#### [WHAT TO DO]
Each record that follows should be duplicated exactly, except for its pictures.

━━━━━━━━━━━━━━━━━━━━

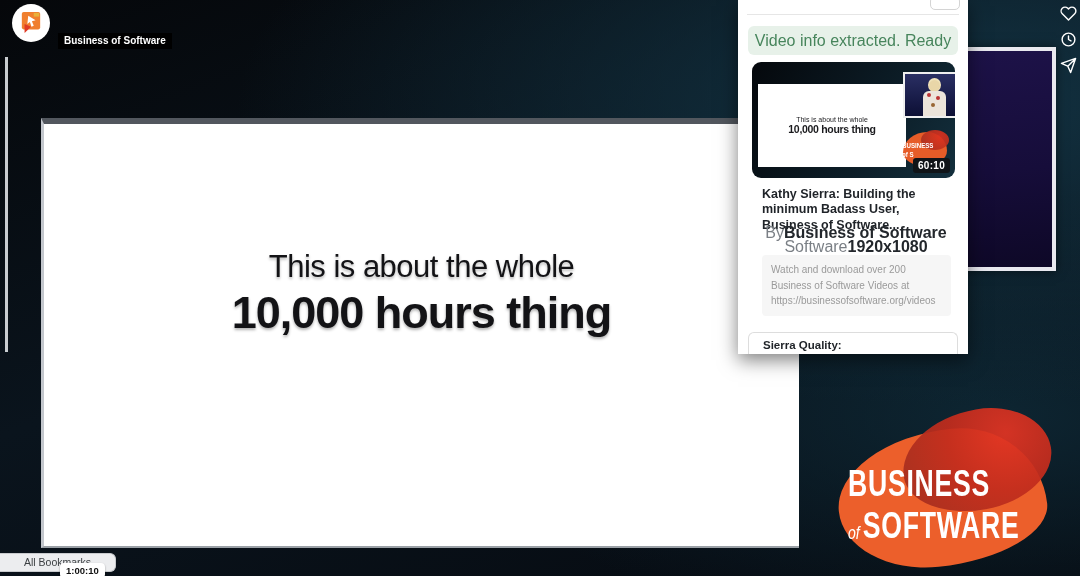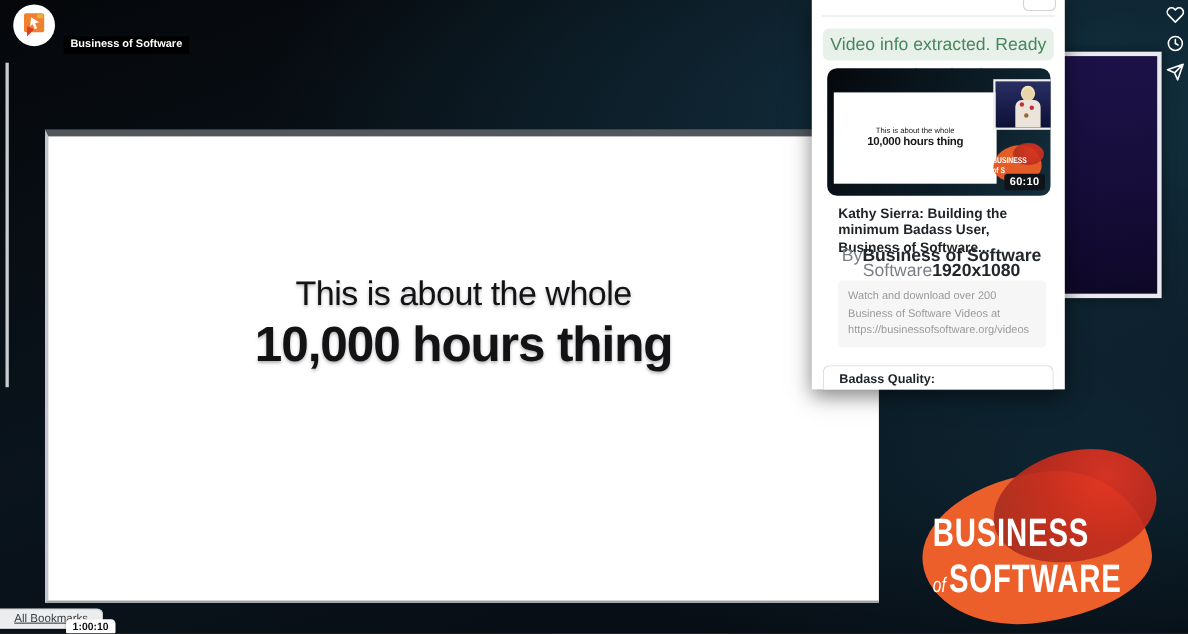--- a/index.html
+++ b/index.html
@@ -121,21 +121,21 @@
   }
   .bos .txt { position:absolute; left:16px; top:58px; color:#fff; line-height:1; }
   .bos .l1 { font-size:36px; font-weight:bold; letter-spacing:1px; transform:scaleX(.74); transform-origin:left; }
   .bos .l2 { margin-top:6px; display:flex; align-items:flex-end; gap:4px; transform:scaleX(.74); transform-origin:left; }
   .bos .of { font-size:19px; font-style:italic; padding-bottom:2px; }
   .bos .l2b { font-size:36px; font-weight:bold; letter-spacing:1px; }
 
   
   .all-bookmarks {
     position:absolute; left:0; top:553px; background:#ecedef; border:1px solid #c8cacd; border-left:none;
-    border-radius:0 6px 6px 0; color:#3c4043; font-size:10.5px; padding:2px 13px 3px;text-decoration:underline;
+    border-radius:0 6px 6px 0; color:#3c4043; font-size:10.5px; padding:2px 24px 3px;
   }
   .time-badge {
     position:absolute; left:60px; top:563px; background:#fff; border-radius:4px;
     color:#111; font-size:9.5px; font-weight:bold; padding:2px 6px; box-shadow:0 1px 2px rgba(0,0,0,.4);
   }
 </style>
 </head>
 <body>
 
 <div id="stage">
@@ -212,21 +212,21 @@
       <span class="v">Business of Software</span>
     </div>
     <div class="meta-row meta-quality">
       <span class="k">Software</span>
       <span class="v">1920x1080</span>
     </div>
 
     <div class="desc-box">Watch and download over 200 Business of Software Videos at https://businessofsoftware.org/videos</div>
 
     <div class="choose-box">
-      <span>Badass Quality:</span>
+      <span>Sierra Quality:</span>
     </div>
   </div>
 
   <div class="bos">
     <div class="blob-orange"></div>
     <div class="blob-red"></div>
     <div class="txt">
       <div class="l1">BUSINESS</div>
       <div class="l2">
         <span class="of">of</span>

━━━━━━━━━━━━━━━━━━━━

#### [WORKED SOLUTION]
--- a/index.html
+++ b/index.html
@@ -121,21 +121,21 @@
   }
   .bos .txt { position:absolute; left:16px; top:58px; color:#fff; line-height:1; }
   .bos .l1 { font-size:36px; font-weight:bold; letter-spacing:1px; transform:scaleX(.74); transform-origin:left; }
   .bos .l2 { margin-top:6px; display:flex; align-items:flex-end; gap:4px; transform:scaleX(.74); transform-origin:left; }
   .bos .of { font-size:19px; font-style:italic; padding-bottom:2px; }
   .bos .l2b { font-size:36px; font-weight:bold; letter-spacing:1px; }
 
   
   .all-bookmarks {
     position:absolute; left:0; top:553px; background:#ecedef; border:1px solid #c8cacd; border-left:none;
-    border-radius:0 6px 6px 0; color:#3c4043; font-size:10.5px; padding:2px 13px 3px;text-decoration:underline;
+    border-radius:0 6px 6px 0; color:#3c4043; font-size:10.5px; padding:2px 24px 3px;
   }
   .time-badge {
     position:absolute; left:60px; top:563px; background:#fff; border-radius:4px;
     color:#111; font-size:9.5px; font-weight:bold; padding:2px 6px; box-shadow:0 1px 2px rgba(0,0,0,.4);
   }
 </style>
 </head>
 <body>
 
 <div id="stage">
@@ -212,21 +212,21 @@
       <span class="v">Business of Software</span>
     </div>
     <div class="meta-row meta-quality">
       <span class="k">Software</span>
       <span class="v">1920x1080</span>
     </div>
 
     <div class="desc-box">Watch and download over 200 Business of Software Videos at https://businessofsoftware.org/videos</div>
 
     <div class="choose-box">
-      <span>Badass Quality:</span>
+      <span>Sierra Quality:</span>
     </div>
   </div>
 
   <div class="bos">
     <div class="blob-orange"></div>
     <div class="blob-red"></div>
     <div class="txt">
       <div class="l1">BUSINESS</div>
       <div class="l2">
         <span class="of">of</span>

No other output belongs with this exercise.